→ **Given data**:
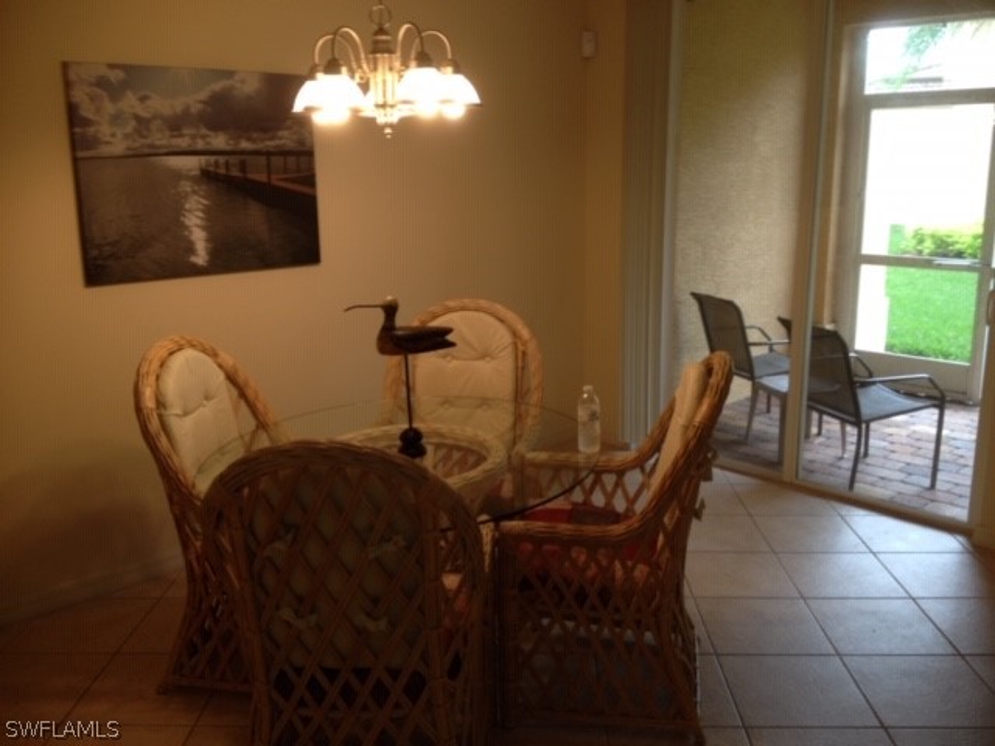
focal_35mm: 35
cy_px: 373
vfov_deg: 40.7
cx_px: 498
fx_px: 1006
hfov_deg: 52.6
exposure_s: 1/27
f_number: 2.4
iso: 50
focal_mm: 4.28
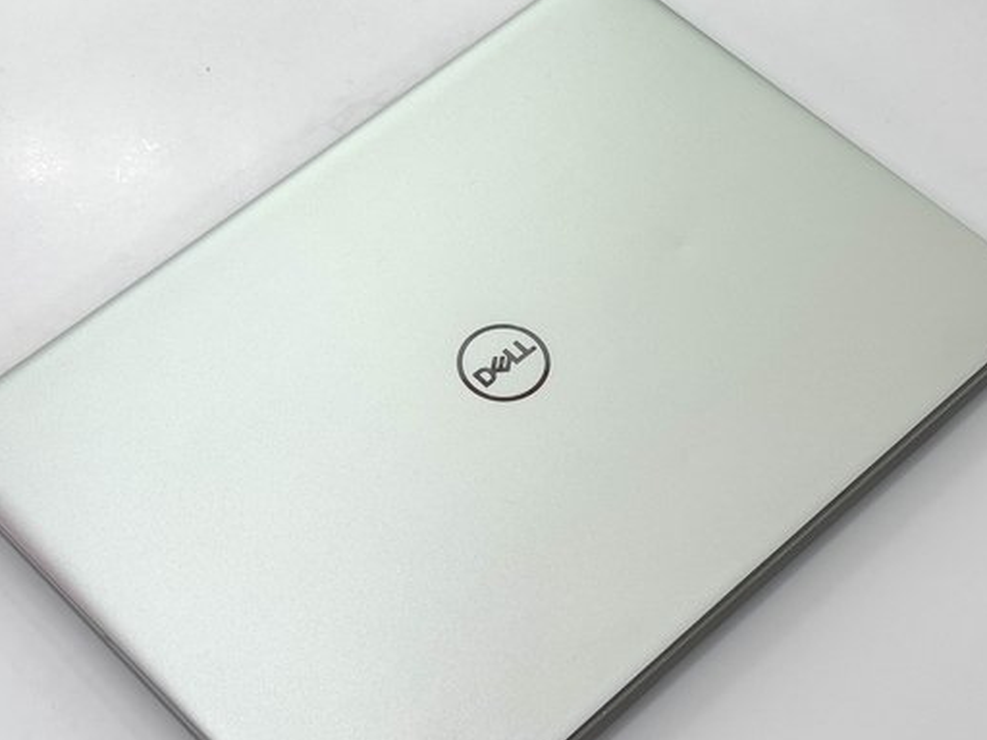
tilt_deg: -57.6
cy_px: 393
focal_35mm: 75
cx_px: 505
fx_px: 2138
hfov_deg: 26.0
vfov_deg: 19.6
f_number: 1.78
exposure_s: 1/253
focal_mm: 6.76
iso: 64
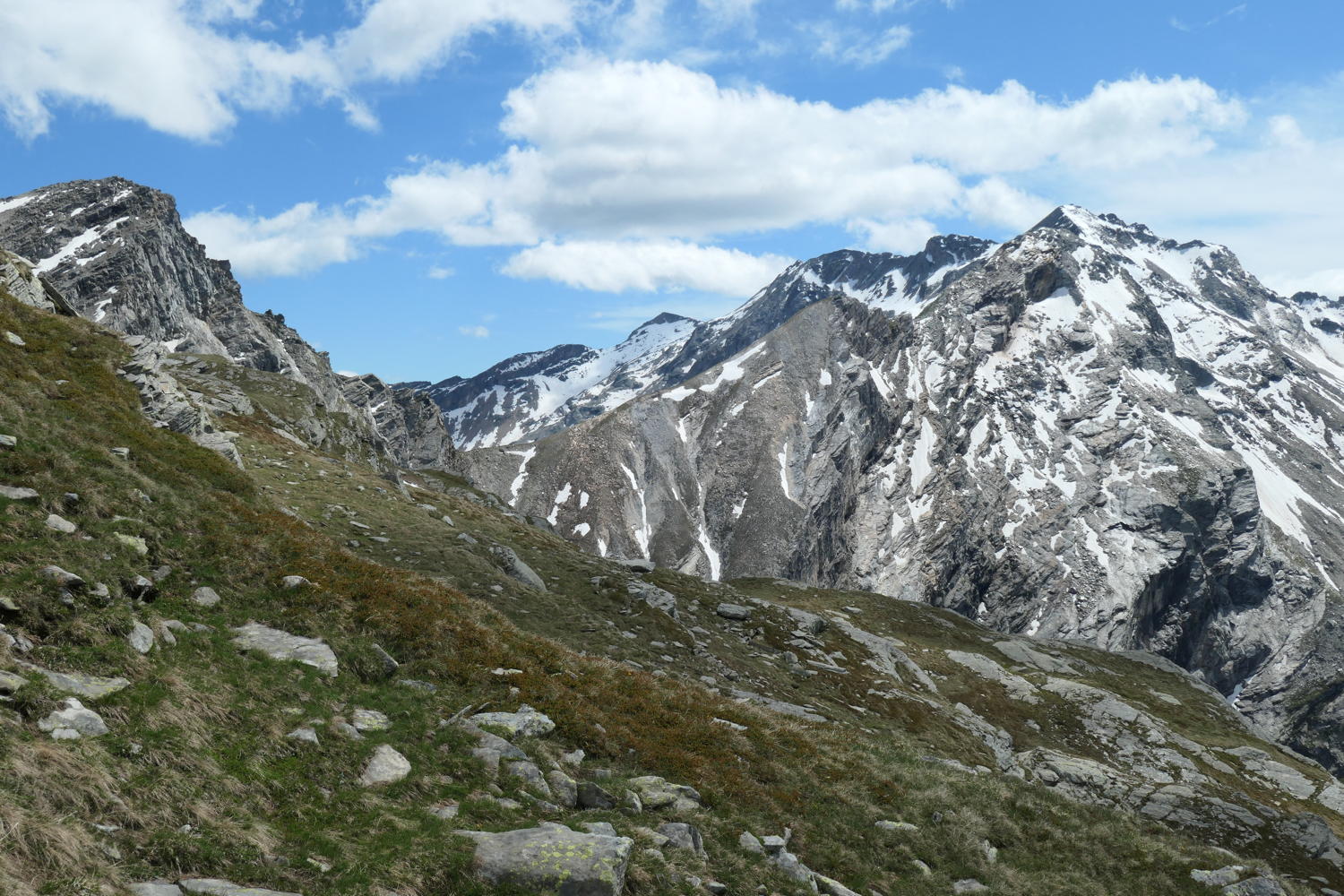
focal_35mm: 36
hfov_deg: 53.1
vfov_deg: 36.9
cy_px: 448
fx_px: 1344
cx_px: 672
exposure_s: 1/800
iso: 200
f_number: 6.3
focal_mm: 13.1
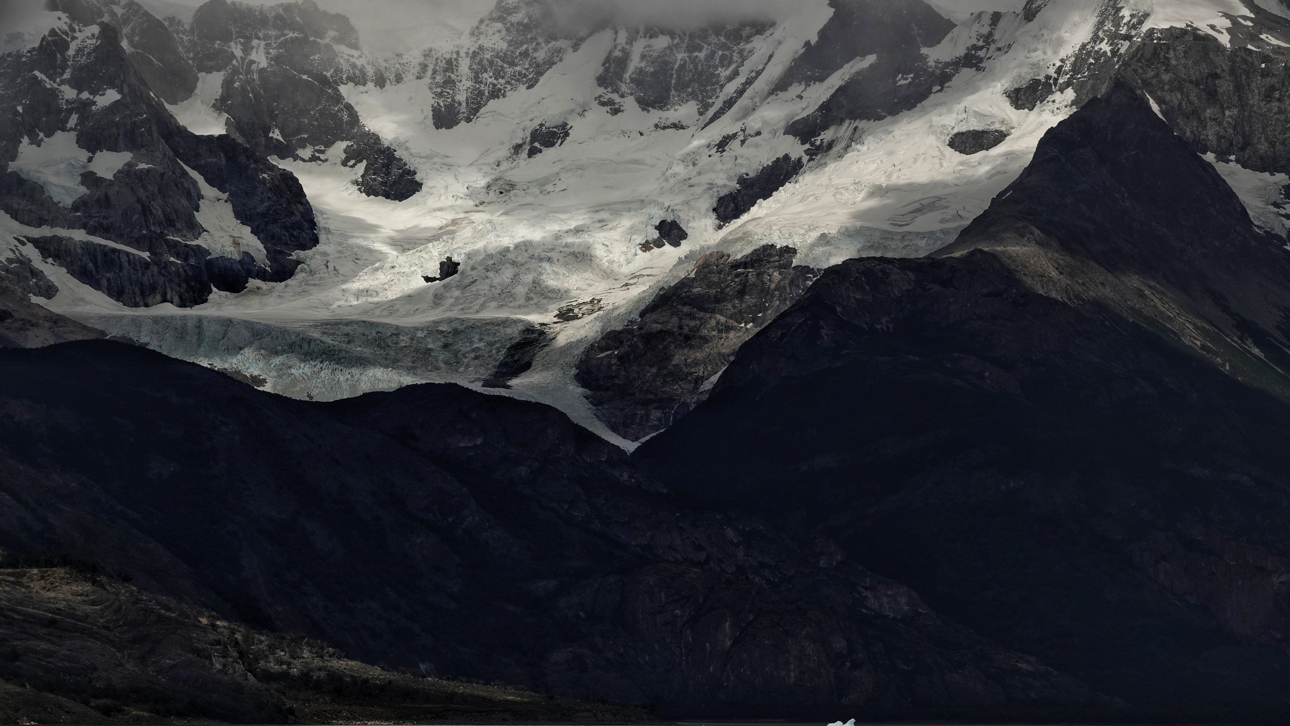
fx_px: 4994
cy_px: 419
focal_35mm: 146
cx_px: 645
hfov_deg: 14.7
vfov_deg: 8.3
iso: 64
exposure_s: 1/1000
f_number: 7.1
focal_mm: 51.14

→ **Request**: Everything from the line with "tilt_deg: -57.6" through the last line of the listing above is to be copied exactly, both ends included, except the pictures.

→ **Result of this task**:
tilt_deg: -57.6
cy_px: 393
focal_35mm: 75
cx_px: 505
fx_px: 2138
hfov_deg: 26.0
vfov_deg: 19.6
f_number: 1.78
exposure_s: 1/253
focal_mm: 6.76
iso: 64
focal_35mm: 36
hfov_deg: 53.1
vfov_deg: 36.9
cy_px: 448
fx_px: 1344
cx_px: 672
exposure_s: 1/800
iso: 200
f_number: 6.3
focal_mm: 13.1
fx_px: 4994
cy_px: 419
focal_35mm: 146
cx_px: 645
hfov_deg: 14.7
vfov_deg: 8.3
iso: 64
exposure_s: 1/1000
f_number: 7.1
focal_mm: 51.14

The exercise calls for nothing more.